Fatigue crack growth behavior in niobium-hydrogen alloys

Near-threshold fatigue crack growth behavior has been investigated in niobium-hydrogen alloys. Compact tension specimens (CTS) with three hydrogen conditions are used: hydrogen-free, hydrogen in solid solution, and hydride alloy. The specimens are fatigued at a temperature of 296 K and load ratios of 0.05, 0.4, and 0.75. The results at load ratios of 0.05 and 0.4 show that the threshold stress intensity range (ΔK _th ) decreases as hydrogen is added to niobium. It reaches a minimum at the critical hydrogen concentration (C _cr ), where maximum embrittlement occurs. The critical hydrogen concentration is approximately equal to the solubility limit of hydrogen in niobium.

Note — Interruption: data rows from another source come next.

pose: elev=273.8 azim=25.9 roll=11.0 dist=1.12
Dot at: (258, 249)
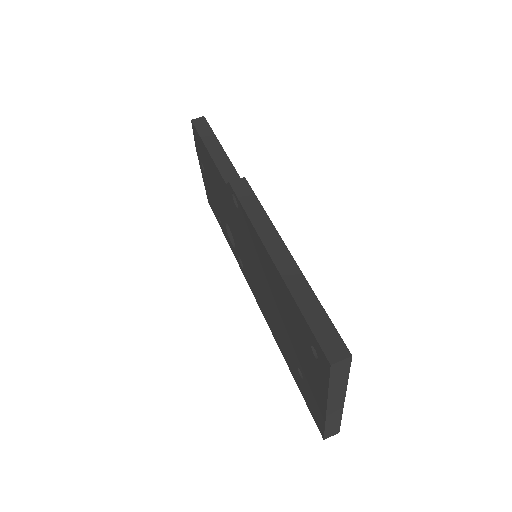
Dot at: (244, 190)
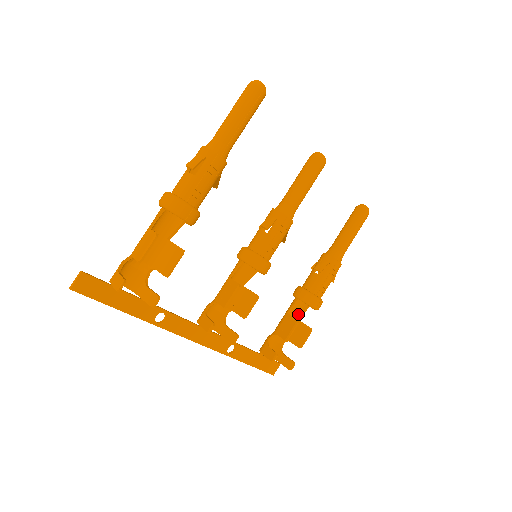
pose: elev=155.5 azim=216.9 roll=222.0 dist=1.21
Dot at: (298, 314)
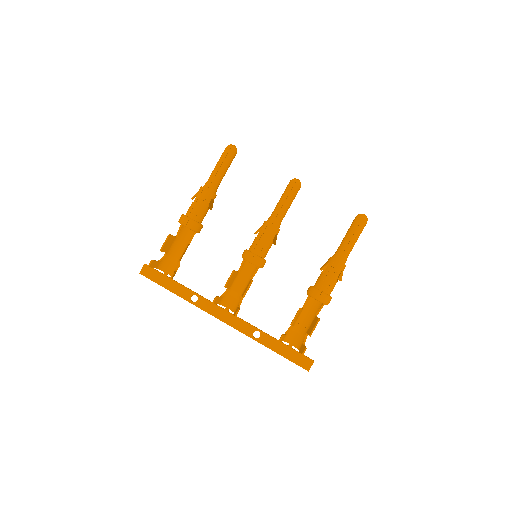
Dot at: (316, 311)
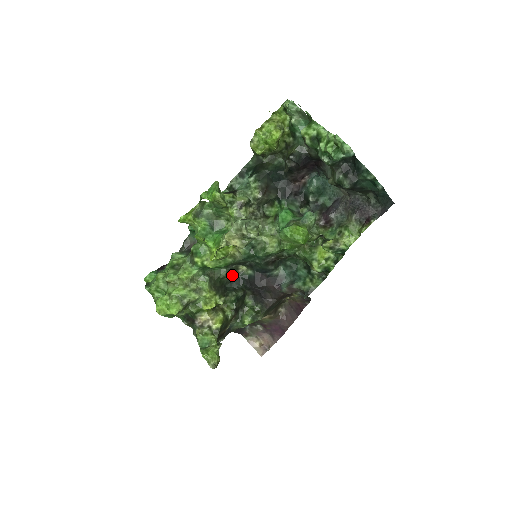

As the hydrogen concentration exceeds C _cr , ΔK _th increases slowly as more hydrogen is added to the specimen. At load ratio 0.75, ΔK _th decreases continuously as the hydrogen concentration is increased. The results provide evidence that two mechanisms are responsible for fatigue crack growth behavior in niobium-hydrogen alloys. First, embrittlement is retarded by hydride transformation-induced and plasticity-induced crack closures. Second, embrittlement is enhanced by the presence of hydrogen and hydride.